The Jibboom Street Bridge is a historic metal truss swing bridge located on Jibboom Street in Sacramento, California, crossing the American River in Sacramento County. The main swing span is flanked by two Parker through truss spans.

The bridge opened on Easter Sunday, April 5, 1931. Originally named the "American River Bridge," it allowed motorists to bypass the old Natomas Trestle, providing a more direct link to Sacramento from the Sacramento River Highway. The bridge's main central swing span was originally built as part of the Webster Street Bridge, connecting Oakland and Alameda. That bridge had been recently reconstructed following a January 1926 ship collision with its central swing span. Following the October 1928 opening of the Posey Tube, the Alameda County Board of Supervisors sold the Webster Street bridge at auction to Sacramento County. In late December, 1928, workers disassembled the central swing span and floated it to Antioch by barge where it remained until March 1930 when it was barged up the Delta to Sacramento.

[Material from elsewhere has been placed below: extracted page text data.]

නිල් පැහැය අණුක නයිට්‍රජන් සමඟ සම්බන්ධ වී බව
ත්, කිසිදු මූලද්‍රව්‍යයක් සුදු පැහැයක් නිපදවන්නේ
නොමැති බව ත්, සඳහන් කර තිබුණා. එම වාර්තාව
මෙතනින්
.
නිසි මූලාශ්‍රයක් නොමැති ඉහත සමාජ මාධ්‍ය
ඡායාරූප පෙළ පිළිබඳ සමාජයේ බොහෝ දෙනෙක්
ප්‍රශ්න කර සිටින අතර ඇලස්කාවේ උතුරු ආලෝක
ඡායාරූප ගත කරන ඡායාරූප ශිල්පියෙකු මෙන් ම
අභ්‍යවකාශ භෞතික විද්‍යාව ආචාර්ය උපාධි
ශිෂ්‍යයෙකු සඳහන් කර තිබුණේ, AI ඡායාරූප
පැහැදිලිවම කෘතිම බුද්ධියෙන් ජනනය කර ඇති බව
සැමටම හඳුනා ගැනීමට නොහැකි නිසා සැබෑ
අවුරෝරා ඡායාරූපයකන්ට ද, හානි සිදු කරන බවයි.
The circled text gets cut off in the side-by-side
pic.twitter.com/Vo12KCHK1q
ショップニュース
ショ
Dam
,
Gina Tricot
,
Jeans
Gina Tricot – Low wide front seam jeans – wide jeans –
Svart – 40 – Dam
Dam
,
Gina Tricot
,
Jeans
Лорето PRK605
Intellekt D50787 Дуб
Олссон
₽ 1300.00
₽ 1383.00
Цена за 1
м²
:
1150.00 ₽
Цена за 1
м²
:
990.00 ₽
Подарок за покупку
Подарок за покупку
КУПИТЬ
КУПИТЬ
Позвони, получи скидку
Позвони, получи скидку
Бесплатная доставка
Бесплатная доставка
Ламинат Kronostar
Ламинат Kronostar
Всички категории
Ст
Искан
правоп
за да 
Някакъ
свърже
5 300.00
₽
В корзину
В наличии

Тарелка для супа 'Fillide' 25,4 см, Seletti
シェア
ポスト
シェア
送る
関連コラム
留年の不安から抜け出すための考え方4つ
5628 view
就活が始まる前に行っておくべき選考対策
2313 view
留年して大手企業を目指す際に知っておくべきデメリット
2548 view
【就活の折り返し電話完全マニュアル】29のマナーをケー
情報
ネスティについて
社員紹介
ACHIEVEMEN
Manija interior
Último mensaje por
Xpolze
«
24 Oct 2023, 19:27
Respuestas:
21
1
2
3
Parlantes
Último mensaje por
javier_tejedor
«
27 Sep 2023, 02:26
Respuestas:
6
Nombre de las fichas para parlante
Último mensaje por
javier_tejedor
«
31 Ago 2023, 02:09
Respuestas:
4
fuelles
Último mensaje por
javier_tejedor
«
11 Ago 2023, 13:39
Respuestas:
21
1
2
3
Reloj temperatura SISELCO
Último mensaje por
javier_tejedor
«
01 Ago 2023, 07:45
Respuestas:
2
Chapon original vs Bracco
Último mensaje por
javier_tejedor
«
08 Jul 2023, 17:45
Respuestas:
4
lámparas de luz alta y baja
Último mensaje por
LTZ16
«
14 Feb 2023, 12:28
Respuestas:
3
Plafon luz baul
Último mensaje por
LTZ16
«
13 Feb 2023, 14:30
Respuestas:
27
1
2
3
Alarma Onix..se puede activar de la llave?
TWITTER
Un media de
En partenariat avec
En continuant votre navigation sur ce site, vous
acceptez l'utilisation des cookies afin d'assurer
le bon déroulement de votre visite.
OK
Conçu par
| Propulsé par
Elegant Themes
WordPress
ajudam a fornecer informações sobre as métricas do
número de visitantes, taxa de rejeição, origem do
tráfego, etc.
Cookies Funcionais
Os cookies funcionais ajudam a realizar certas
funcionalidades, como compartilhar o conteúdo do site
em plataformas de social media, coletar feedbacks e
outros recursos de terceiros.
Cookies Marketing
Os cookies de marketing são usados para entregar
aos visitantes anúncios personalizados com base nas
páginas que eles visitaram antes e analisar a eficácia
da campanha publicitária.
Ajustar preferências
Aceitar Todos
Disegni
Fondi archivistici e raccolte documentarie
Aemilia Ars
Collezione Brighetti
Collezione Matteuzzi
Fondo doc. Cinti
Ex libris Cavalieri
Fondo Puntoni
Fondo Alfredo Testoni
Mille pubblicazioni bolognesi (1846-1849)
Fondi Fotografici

The operator control house was removed by 1958, and the machinery that allowed it to swing was removed shortly after, rendering it permanently closed to marine traffic. Until the construction of the Interstate 5 viaduct parallel to it in 1968, the Jibboom Street Bridge carried most of the traffic northbound from Sacramento. In 1969 the bridge's original timber trestle northern approach was rebuilt with reinforced-concrete. This reconstruction significantly shortened the overall span, shifting its northern terminus from Garden Highway at levee height to Natomas Park Drive within the American River floodplain in Discovery Park. This alteration renders the bridge unusable at flood stages over 21.4 ft, as measured at the nearest gauge on the Sacramento River.